[[ MATERIAL FOR THIS TASK, beginning ]]

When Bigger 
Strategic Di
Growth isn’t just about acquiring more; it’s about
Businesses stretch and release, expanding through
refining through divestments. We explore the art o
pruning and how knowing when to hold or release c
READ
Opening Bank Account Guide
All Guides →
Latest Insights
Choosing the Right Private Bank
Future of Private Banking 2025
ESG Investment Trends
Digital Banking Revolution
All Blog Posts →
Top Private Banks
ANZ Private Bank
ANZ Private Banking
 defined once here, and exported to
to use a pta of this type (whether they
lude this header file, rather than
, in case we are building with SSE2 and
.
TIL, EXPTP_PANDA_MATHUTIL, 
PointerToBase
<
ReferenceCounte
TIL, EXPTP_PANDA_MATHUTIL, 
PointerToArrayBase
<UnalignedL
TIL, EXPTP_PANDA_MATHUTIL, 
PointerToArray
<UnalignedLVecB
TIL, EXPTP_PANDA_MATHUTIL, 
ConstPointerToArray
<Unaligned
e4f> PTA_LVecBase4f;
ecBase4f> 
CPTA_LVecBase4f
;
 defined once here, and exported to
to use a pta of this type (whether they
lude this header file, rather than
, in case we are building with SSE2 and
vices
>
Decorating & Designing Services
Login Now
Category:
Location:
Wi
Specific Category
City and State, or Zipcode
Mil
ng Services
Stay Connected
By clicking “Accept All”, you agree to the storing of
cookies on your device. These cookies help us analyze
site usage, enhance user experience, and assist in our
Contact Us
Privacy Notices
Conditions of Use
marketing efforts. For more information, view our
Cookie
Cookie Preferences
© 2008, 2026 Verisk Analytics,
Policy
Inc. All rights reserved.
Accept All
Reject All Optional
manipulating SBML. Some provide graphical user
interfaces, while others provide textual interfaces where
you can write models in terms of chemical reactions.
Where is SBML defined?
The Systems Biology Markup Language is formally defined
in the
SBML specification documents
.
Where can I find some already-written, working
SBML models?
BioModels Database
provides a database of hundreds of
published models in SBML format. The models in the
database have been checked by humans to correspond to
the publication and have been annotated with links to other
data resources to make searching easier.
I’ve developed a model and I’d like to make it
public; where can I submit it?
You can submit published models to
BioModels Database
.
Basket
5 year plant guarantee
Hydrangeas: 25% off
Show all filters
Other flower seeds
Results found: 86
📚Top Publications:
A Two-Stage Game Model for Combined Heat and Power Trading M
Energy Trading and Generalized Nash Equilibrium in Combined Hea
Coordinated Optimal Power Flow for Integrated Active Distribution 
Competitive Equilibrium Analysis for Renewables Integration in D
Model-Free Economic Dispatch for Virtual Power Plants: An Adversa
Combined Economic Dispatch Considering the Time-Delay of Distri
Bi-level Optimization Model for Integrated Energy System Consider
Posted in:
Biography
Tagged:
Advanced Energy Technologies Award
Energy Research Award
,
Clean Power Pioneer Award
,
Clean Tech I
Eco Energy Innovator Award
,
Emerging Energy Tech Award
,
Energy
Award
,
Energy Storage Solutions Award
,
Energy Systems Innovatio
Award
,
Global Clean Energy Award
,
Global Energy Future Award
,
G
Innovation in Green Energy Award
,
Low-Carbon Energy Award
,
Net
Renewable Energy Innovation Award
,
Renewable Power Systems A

[[ MATERIAL FOR THIS TASK, end ]]

= WHAT TO WORK ON =
Copy the text of each item above, line for line and without any changes.

= EXPECTED OUTPUT =
When Bigger 
Strategic Di
Growth isn’t just about acquiring more; it’s about
Businesses stretch and release, expanding through
refining through divestments. We explore the art o
pruning and how knowing when to hold or release c
READ
Opening Bank Account Guide
All Guides →
Latest Insights
Choosing the Right Private Bank
Future of Private Banking 2025
ESG Investment Trends
Digital Banking Revolution
All Blog Posts →
Top Private Banks
ANZ Private Bank
ANZ Private Banking
 defined once here, and exported to
to use a pta of this type (whether they
lude this header file, rather than
, in case we are building with SSE2 and
.
TIL, EXPTP_PANDA_MATHUTIL, 
PointerToBase
<
ReferenceCounte
TIL, EXPTP_PANDA_MATHUTIL, 
PointerToArrayBase
<UnalignedL
TIL, EXPTP_PANDA_MATHUTIL, 
PointerToArray
<UnalignedLVecB
TIL, EXPTP_PANDA_MATHUTIL, 
ConstPointerToArray
<Unaligned
e4f> PTA_LVecBase4f;
ecBase4f> 
CPTA_LVecBase4f
;
 defined once here, and exported to
to use a pta of this type (whether they
lude this header file, rather than
, in case we are building with SSE2 and
vices
>
Decorating & Designing Services
Login Now
Category:
Location:
Wi
Specific Category
City and State, or Zipcode
Mil
ng Services
Stay Connected
By clicking “Accept All”, you agree to the storing of
cookies on your device. These cookies help us analyze
site usage, enhance user experience, and assist in our
Contact Us
Privacy Notices
Conditions of Use
marketing efforts. For more information, view our
Cookie
Cookie Preferences
© 2008, 2026 Verisk Analytics,
Policy
Inc. All rights reserved.
Accept All
Reject All Optional
manipulating SBML. Some provide graphical user
interfaces, while others provide textual interfaces where
you can write models in terms of chemical reactions.
Where is SBML defined?
The Systems Biology Markup Language is formally defined
in the
SBML specification documents
.
Where can I find some already-written, working
SBML models?
BioModels Database
provides a database of hundreds of
published models in SBML format. The models in the
database have been checked by humans to correspond to
the publication and have been annotated with links to other
data resources to make searching easier.
I’ve developed a model and I’d like to make it
public; where can I submit it?
You can submit published models to
BioModels Database
.
Basket
5 year plant guarantee
Hydrangeas: 25% off
Show all filters
Other flower seeds
Results found: 86
📚Top Publications:
A Two-Stage Game Model for Combined Heat and Power Trading M
Energy Trading and Generalized Nash Equilibrium in Combined Hea
Coordinated Optimal Power Flow for Integrated Active Distribution 
Competitive Equilibrium Analysis for Renewables Integration in D
Model-Free Economic Dispatch for Virtual Power Plants: An Adversa
Combined Economic Dispatch Considering the Time-Delay of Distri
Bi-level Optimization Model for Integrated Energy System Consider
Posted in:
Biography
Tagged:
Advanced Energy Technologies Award
Energy Research Award
,
Clean Power Pioneer Award
,
Clean Tech I
Eco Energy Innovator Award
,
Emerging Energy Tech Award
,
Energy
Award
,
Energy Storage Solutions Award
,
Energy Systems Innovatio
Award
,
Global Clean Energy Award
,
Global Energy Future Award
,
G
Innovation in Green Energy Award
,
Low-Carbon Energy Award
,
Net
Renewable Energy Innovation Award
,
Renewable Power Systems A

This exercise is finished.